__Brano di partenza__:
In passato, si contavano nella zona una decina di sinagoghe. Di quelle appartenenti al nucleo originario di ebrei malabari, una è stata trasportata e ricostruita al Museo Israel di Gerusalemme, altre sono andate distrutte o trasformate. Ma il tempio principale degli «ebrei bianchi» è ancora qui, e rappresenta oggi uno dei maggiori tesori di Cochin.
L’edificio, la cui fondazione risale al 1568, si trova all’estremità della Synagogue Lane, nella cosiddetta «Jew Town». È una semplice costruzione a un piano, che si distingue all’esterno dalle altre case solo per il portico d’accesso e per la presenza di una bassa torre con l’orologio. Nel piccolo atrio, lo shammash mi fa cenno di togliere le scarpe. Non diversamente che in ogni altro luogo di devozione in India, una fila di calzature di fogge e misure diverse è disposta ordinatamente davanti all’ingresso della zona sacra del tempio. Aggiungo le mie ed entro nella sala di preghiera, fresca nel mezzogiorno tropicale, e luminosa per le ampie finestre sui lati. Lungo le pareti corrono semplici panche in legno, sul fondo si trova un aron ha-qodesh – l’armadio che contiene i rotoli della Torah – che pare settecentesco, dipinto in rosso e oro, e al centro campeggia una bimah a pilastrini dorati e a forma di ferro di cavallo. Il pavimento, vanto degli ebrei di Cochin, è ricoperto di piastrelle decorate con delicati paesaggi e figurette blu sul fondo chiaro: le portò direttamente dalla Cina, alla metà del secolo XVIII, un facoltoso mercante, che fece restaurare nell’occasione l’intera sinagoga, cosí da conferirle l’aspetto che ancora mantiene. Nella galleria in legno sopra alla parete d’ingresso vi è una seconda bimah, utilizzata nelle ricorrenze speciali – particolarità architettonica che le sinagoghe indiane condividono, chissà per qual motivo, con quelle lontanissime della Provenza – e dietro a essa le griglie del matroneo. Lampadari di fogge dissimili calano dal soffitto in file continue, come fragili bordure orientali.
Un piccolo gruppo di turisti parla sottovoce. Cerco un passaggio verso lo stretto cortile che circonda l’edificio. In parte murate sulla parete di cinta, in parte appoggiate al suolo, trovo numerose lapidi, fitte d’iscrizioni in ebraico. Scatto alcune foto e indugio a prendere qualche appunto. Vorrei ripercorrere, per quanto possibile, la storia di questa Comunità, approdata in terre tanto lontane.

__Materiale di partenza__:
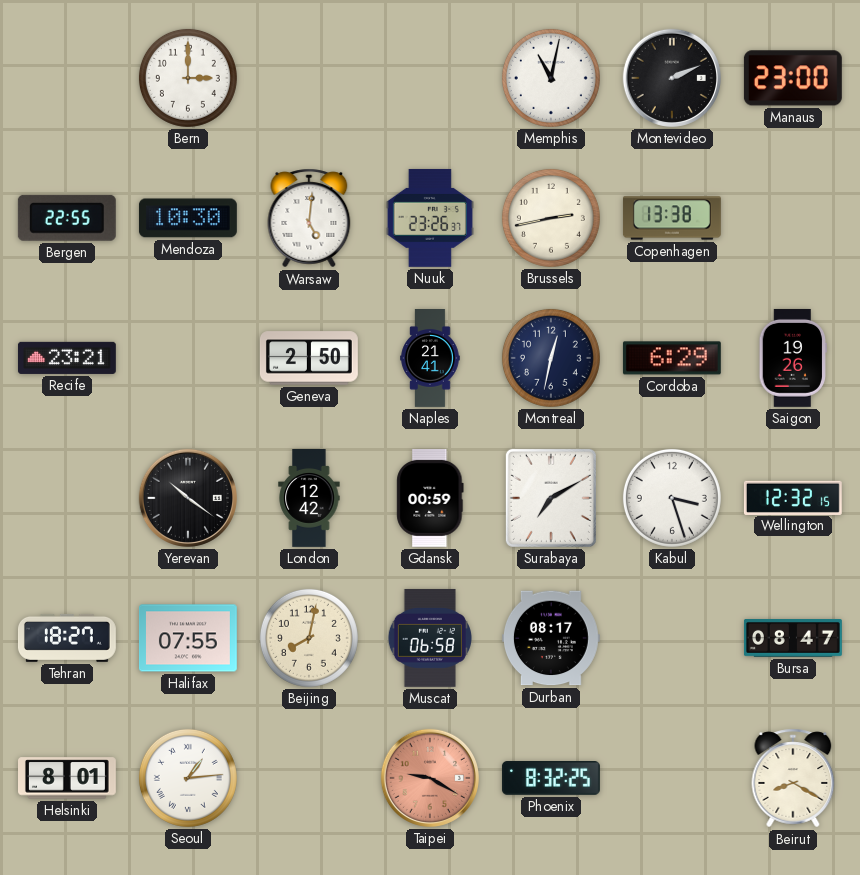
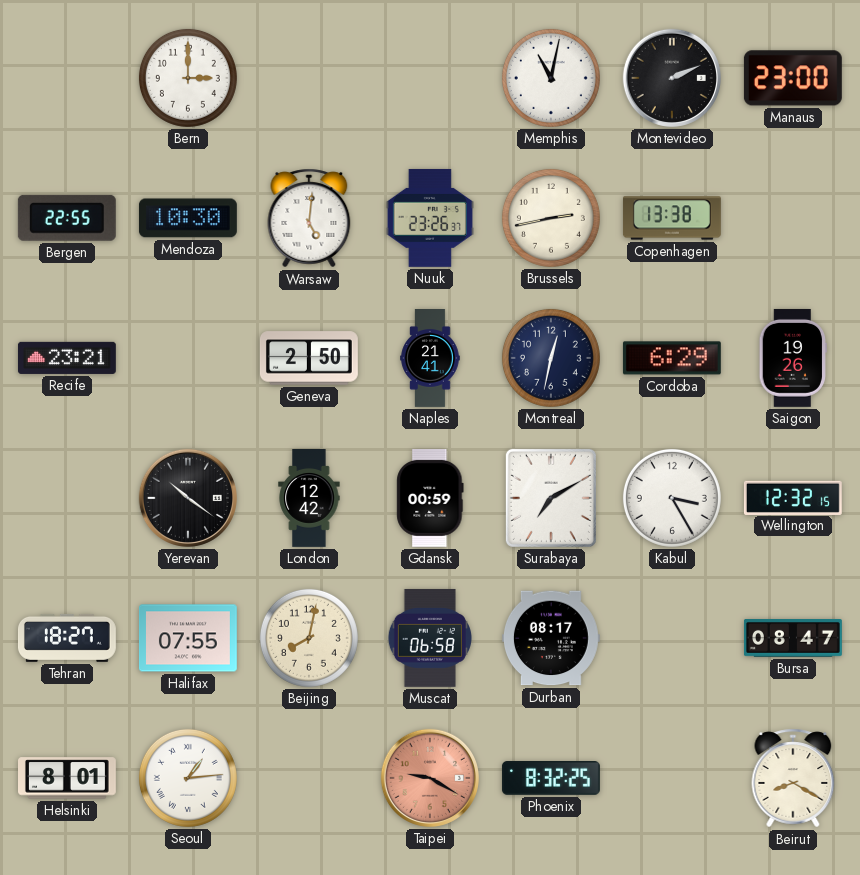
Kabul: 3:27 -> 3:25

__Cosa fare__:
1 - Secondo il testo sulla sinagoga di Cochin, in quale anno risale la fondazione dell'edificio?
2 - Elenca tutte le città, le regioni e i paesi nominati nel testo sulla sinagoga di Cochin.
3 - Per favore, prosegui il testo sulla sinagoga di Cochin a partire dalla sua ultima frase.

__Risposte ai compiti__:
1 - Al 1568.

2 - Cochin, Gerusalemme, India, Cina, Provenza

3 -
Probabilmente stupito dalla visita prolungata e dal mio atteggiamento piú professionale del consueto, lo shammash si avvicina e attacca discorso. La dichiarazione della mia nazionalità non ne appaga, anzi forse ne acuisce, la curiosità. Azzarda qualche domanda, alcune parole in ebraico, mentre rispondo un po’ evasivo, cercando di indirizzare la conversazione sulla Comunità di Cochin e sulla sua storia. La sinagoga conserva un documento antichissimo, mi confida il custode, il cui sguardo s’illumina d’improvviso. Vorrei forse vederlo? Scompare per un attimo dietro una porta, torna con un mazzo di chiavi e apre infine una teca, dove sono conservate due lamine di rame che recano, incisa in antica lingua tamil, la ratifica dei privilegi attribuiti dal re Bhaskara Ravi Varman I (962-1019) al mercante ebreo Yosef Rabban. La concessione prevedeva, fra l’altro, diritti di proprietà, la riscossione di tasse, l’esonero dal tributo alla casa reale e l’autorizzazione a utilizzare un «tessuto su cui camminare», un «palanchino» e un «parasole», tutti anticamente simboli di nobiltà e potere. Sebbene questo testo appartenga con ogni probabilità agli inizi del secolo XI, gli ebrei di Cochin lo fanno risalire per tradizione addirittura al IV secolo, a testimonianza dell’antichissimo prestigio goduto nei territori dell’attuale Kerala. Mi può forse interessare un’edizione in facsimile del venerabile documento? L’acquisto di due esemplari della minuscola copia delle tavole, riprodotte su rigido cartone color rame, assieme a un’offerta per la sinagoga, rassicura definitivamente il custode sul mio conto.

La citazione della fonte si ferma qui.